>>

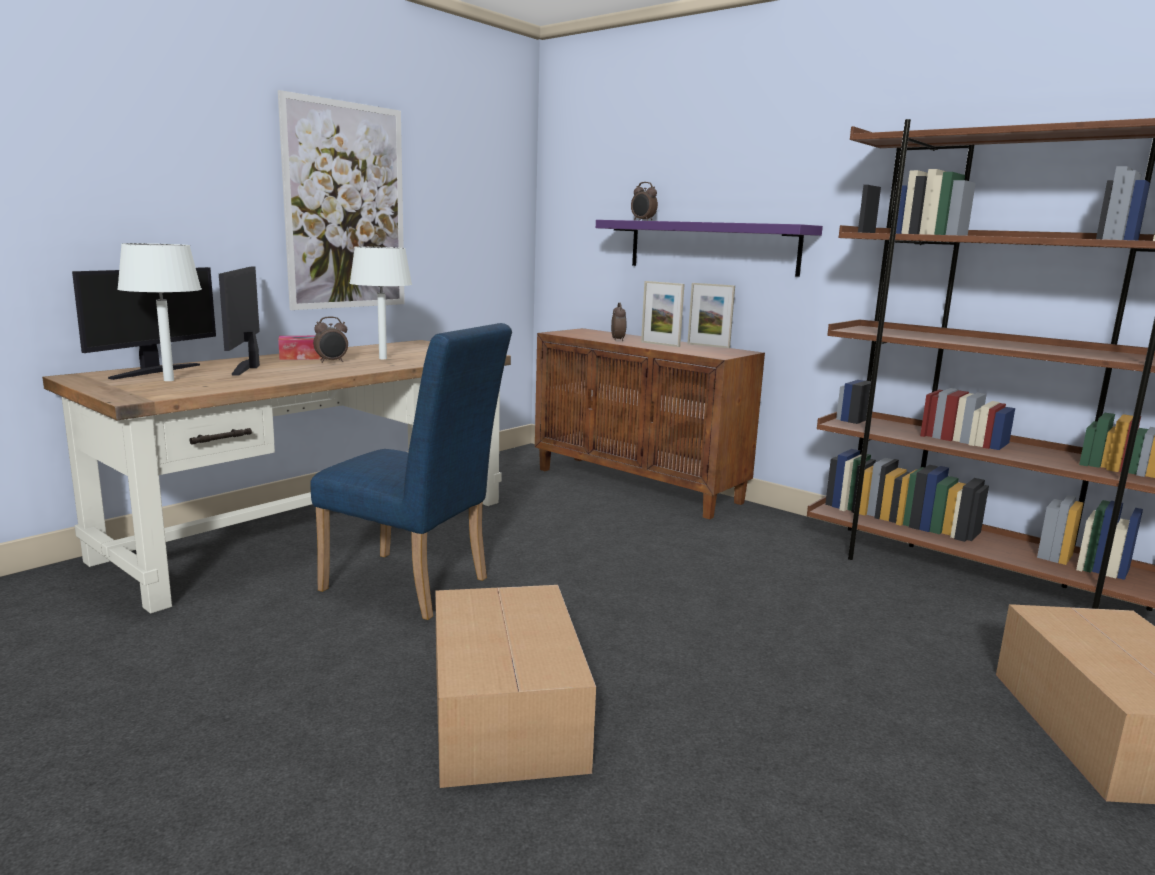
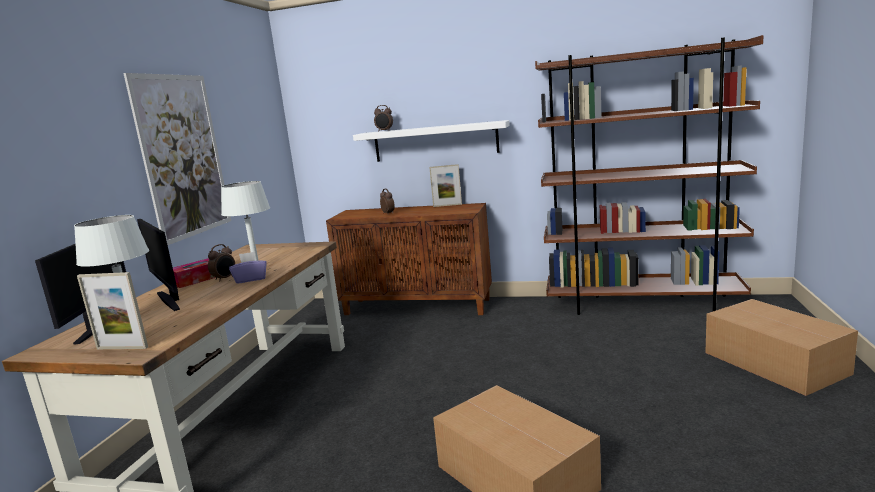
camera: 25 degrees left, 0 degrees up
(352, 367) = (251, 279): none -> purple tissue box
(414, 587) = (362, 423): blue chair -> none
(660, 344) = (419, 211): picture frame -> picture frame (122, 348)
(711, 247) = (435, 141): purple shelf -> white shelf

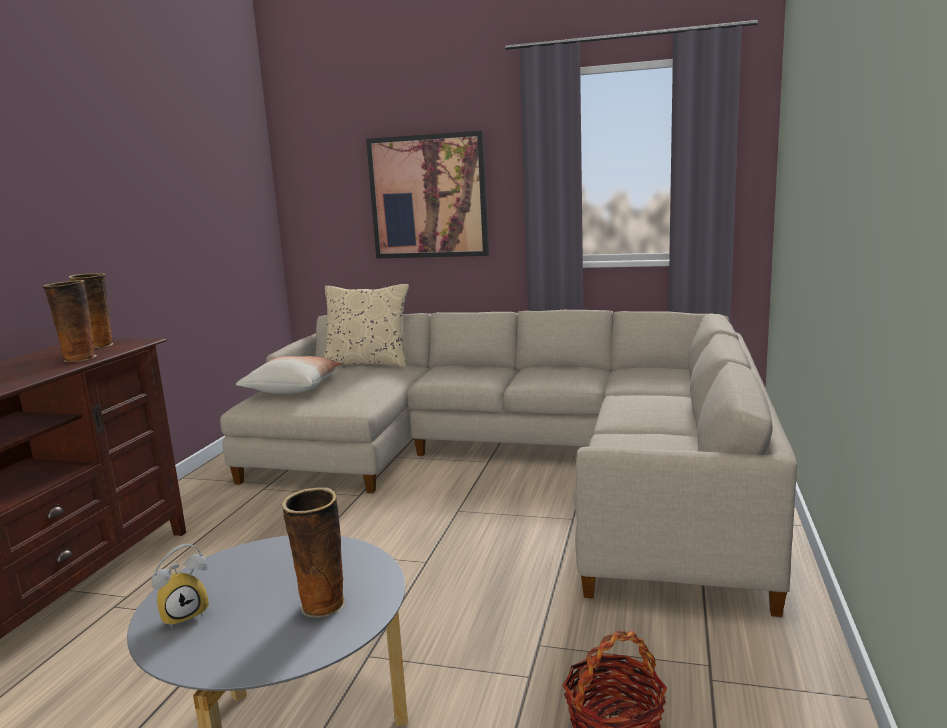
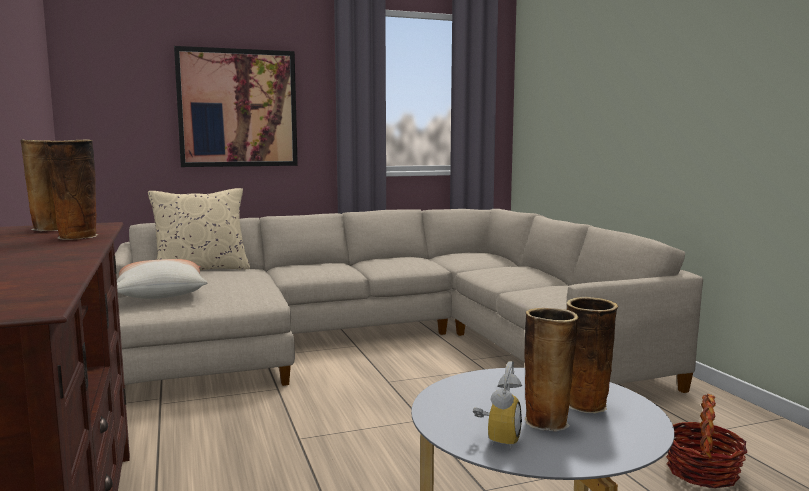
camera: 35 degrees left, 5 degrees down
(254, 611) = (547, 421): none -> vase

<<

**Aim of the exercise:**
An exact copy is needed of the closing lines of the entries above, counting from the one that contains "camera: 35 degrees left, 5 degrees down" and including it and the last.

**Solution to the problem:**
camera: 35 degrees left, 5 degrees down
(254, 611) = (547, 421): none -> vase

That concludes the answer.